The Irish Heart Foundation’s Dietitian Sarah Noone Tells Us How to Eat Your Way to a Healthier Heart in the New Year
After all the indulgence of the party season, January is the month of New Year’s resolutions. Many of these focus on weight and nutrition, which is good news for heart health, as increased physical activity and achieving a healthy weight can cut your chances of developing heart disease and stroke. So here’s our top three tips to eat your way to a healthier heart:
1. The best place to start is often reviewing portion sizes. Our perception of what is a ‘healthy’ or ‘normal’ portion can be quite different from what’s recommended. Compare your portions to the Food Pyramid. What changes can you make?
2. Swap bad fats for good fats. In practice this means choosing less butter, processed meats and full fat products and swapping for heart-healthy fats like nuts, seeds and oily fish. These changes will mean a healthier cholesterol and reduce your risk of heart disease and stroke.

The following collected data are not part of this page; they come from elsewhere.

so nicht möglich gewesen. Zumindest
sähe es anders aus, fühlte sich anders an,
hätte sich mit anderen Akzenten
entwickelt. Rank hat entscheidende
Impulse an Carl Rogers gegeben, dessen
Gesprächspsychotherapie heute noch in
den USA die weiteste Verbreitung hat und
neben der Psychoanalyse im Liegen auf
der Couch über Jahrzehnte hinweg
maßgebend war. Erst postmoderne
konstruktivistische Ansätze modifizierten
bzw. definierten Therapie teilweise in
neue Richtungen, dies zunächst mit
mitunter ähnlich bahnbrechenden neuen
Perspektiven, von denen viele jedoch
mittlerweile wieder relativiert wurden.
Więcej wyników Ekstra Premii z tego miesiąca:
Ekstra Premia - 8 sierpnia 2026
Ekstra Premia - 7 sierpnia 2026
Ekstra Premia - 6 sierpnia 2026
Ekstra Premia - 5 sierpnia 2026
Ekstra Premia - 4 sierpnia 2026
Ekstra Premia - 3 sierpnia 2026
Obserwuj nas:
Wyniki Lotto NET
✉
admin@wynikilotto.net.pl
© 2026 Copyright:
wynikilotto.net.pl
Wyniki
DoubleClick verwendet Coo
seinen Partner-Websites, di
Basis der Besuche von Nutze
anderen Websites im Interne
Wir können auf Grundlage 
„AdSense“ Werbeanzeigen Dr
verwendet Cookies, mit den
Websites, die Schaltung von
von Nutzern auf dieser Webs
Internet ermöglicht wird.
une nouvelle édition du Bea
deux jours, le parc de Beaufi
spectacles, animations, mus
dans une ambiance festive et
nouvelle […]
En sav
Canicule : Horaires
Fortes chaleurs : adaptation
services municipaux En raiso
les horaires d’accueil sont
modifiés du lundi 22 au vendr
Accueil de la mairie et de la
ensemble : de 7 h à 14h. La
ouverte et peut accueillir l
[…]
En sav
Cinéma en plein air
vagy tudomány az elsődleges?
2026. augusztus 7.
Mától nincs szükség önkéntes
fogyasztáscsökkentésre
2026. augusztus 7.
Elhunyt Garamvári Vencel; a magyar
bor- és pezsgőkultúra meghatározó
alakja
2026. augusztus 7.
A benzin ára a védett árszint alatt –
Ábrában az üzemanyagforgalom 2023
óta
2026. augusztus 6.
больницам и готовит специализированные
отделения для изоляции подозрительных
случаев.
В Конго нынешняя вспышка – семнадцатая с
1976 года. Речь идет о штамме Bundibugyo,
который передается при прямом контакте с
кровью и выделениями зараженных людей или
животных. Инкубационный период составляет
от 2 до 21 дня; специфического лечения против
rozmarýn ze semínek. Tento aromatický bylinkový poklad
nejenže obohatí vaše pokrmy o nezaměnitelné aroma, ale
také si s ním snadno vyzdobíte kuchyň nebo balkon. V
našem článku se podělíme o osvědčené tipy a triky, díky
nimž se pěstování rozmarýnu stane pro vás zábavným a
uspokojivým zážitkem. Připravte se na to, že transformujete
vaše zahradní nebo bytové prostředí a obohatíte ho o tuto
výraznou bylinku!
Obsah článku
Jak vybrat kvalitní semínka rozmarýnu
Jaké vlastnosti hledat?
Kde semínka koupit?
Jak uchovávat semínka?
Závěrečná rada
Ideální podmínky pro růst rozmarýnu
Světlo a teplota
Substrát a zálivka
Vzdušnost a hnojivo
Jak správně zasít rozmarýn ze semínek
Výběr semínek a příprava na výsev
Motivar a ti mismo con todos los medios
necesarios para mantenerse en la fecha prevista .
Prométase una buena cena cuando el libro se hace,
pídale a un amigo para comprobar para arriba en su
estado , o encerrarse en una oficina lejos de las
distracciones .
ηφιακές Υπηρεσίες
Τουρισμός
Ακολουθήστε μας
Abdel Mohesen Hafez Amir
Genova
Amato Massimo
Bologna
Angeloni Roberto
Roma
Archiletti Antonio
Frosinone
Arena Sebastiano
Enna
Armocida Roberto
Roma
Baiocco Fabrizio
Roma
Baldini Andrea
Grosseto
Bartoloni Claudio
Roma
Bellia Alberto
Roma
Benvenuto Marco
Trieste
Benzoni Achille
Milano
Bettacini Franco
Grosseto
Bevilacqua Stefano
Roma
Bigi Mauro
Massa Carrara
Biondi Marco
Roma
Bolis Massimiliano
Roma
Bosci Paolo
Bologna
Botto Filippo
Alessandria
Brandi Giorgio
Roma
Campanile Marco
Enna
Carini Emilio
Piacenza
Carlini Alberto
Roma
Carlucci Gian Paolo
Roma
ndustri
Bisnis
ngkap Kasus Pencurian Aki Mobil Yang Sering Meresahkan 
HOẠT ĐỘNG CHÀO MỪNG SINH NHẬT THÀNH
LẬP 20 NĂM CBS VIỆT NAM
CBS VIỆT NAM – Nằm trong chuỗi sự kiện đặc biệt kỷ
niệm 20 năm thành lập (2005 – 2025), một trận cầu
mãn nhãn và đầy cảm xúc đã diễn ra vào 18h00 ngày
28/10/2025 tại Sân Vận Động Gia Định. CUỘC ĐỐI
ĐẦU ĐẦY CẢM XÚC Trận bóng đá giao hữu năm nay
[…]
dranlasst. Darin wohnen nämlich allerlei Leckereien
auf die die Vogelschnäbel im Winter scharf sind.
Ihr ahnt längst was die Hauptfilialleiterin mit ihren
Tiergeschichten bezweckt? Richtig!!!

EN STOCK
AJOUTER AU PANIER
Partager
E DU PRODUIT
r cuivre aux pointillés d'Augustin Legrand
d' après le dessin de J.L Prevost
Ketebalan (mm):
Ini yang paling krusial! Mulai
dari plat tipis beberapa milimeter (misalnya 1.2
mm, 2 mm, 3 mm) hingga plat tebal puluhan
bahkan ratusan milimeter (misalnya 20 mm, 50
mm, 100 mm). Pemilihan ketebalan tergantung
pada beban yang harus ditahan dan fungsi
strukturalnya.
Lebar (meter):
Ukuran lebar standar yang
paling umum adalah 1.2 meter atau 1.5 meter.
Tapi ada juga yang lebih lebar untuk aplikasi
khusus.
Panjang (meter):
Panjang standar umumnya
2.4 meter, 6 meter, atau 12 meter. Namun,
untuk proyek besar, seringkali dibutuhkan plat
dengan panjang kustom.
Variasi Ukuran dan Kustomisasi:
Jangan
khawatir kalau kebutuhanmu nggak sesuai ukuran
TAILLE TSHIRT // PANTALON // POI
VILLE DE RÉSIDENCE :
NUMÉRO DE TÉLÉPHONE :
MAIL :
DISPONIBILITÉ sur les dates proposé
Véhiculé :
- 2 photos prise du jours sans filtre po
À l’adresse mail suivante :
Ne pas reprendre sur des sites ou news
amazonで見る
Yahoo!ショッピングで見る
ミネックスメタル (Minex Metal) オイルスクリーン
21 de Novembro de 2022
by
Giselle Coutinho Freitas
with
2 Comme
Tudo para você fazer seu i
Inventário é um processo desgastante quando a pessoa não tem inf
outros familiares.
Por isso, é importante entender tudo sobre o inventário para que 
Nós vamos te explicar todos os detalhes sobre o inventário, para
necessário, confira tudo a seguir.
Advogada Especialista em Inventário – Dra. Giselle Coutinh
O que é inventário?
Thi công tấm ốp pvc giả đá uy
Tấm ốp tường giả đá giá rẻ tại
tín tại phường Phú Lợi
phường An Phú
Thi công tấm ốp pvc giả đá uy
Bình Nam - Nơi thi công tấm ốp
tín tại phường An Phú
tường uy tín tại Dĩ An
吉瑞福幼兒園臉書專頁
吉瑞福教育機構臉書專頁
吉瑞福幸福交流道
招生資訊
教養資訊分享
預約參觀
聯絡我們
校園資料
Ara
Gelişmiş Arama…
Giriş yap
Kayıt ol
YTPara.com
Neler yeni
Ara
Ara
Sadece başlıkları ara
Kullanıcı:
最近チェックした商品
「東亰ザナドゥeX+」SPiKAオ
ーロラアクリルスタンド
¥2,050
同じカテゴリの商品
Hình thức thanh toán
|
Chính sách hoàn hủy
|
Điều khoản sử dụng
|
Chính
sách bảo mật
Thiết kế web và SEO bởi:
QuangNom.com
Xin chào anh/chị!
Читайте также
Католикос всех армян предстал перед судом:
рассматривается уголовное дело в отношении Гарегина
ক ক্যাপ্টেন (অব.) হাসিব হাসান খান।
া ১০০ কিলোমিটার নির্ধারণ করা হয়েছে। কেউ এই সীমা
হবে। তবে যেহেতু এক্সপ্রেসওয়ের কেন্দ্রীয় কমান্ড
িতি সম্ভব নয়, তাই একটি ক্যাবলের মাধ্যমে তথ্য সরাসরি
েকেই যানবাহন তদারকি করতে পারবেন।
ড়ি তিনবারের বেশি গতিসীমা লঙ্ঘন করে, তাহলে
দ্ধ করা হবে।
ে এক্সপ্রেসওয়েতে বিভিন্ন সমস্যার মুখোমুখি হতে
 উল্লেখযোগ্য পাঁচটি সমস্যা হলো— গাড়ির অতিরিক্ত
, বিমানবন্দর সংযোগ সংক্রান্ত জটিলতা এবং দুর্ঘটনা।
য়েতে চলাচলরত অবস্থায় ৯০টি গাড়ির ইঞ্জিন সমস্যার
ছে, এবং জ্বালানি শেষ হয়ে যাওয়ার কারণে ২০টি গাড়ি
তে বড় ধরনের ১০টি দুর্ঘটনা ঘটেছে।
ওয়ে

3. Cut down on Salt. There is a proven link between a high salt diet and high blood pressure. To cut your risk of stroke and heart disease swap salt for black pepper, lemon juice, herbs and spices.
Overall it‘s not about any one food or nutrient. Rather a heart-healthy diet contains plenty of vegetables, fruit, salads, wholegrains and oily fish, modest intakes of oils, low fat dairy and meat and low intakes of foods high in fat, salt and sugar.
Making changes isn’t always easy. Having a plan based on a desirable achievable goal can be hugely effective for those wishing to make a change. Start today and make one change!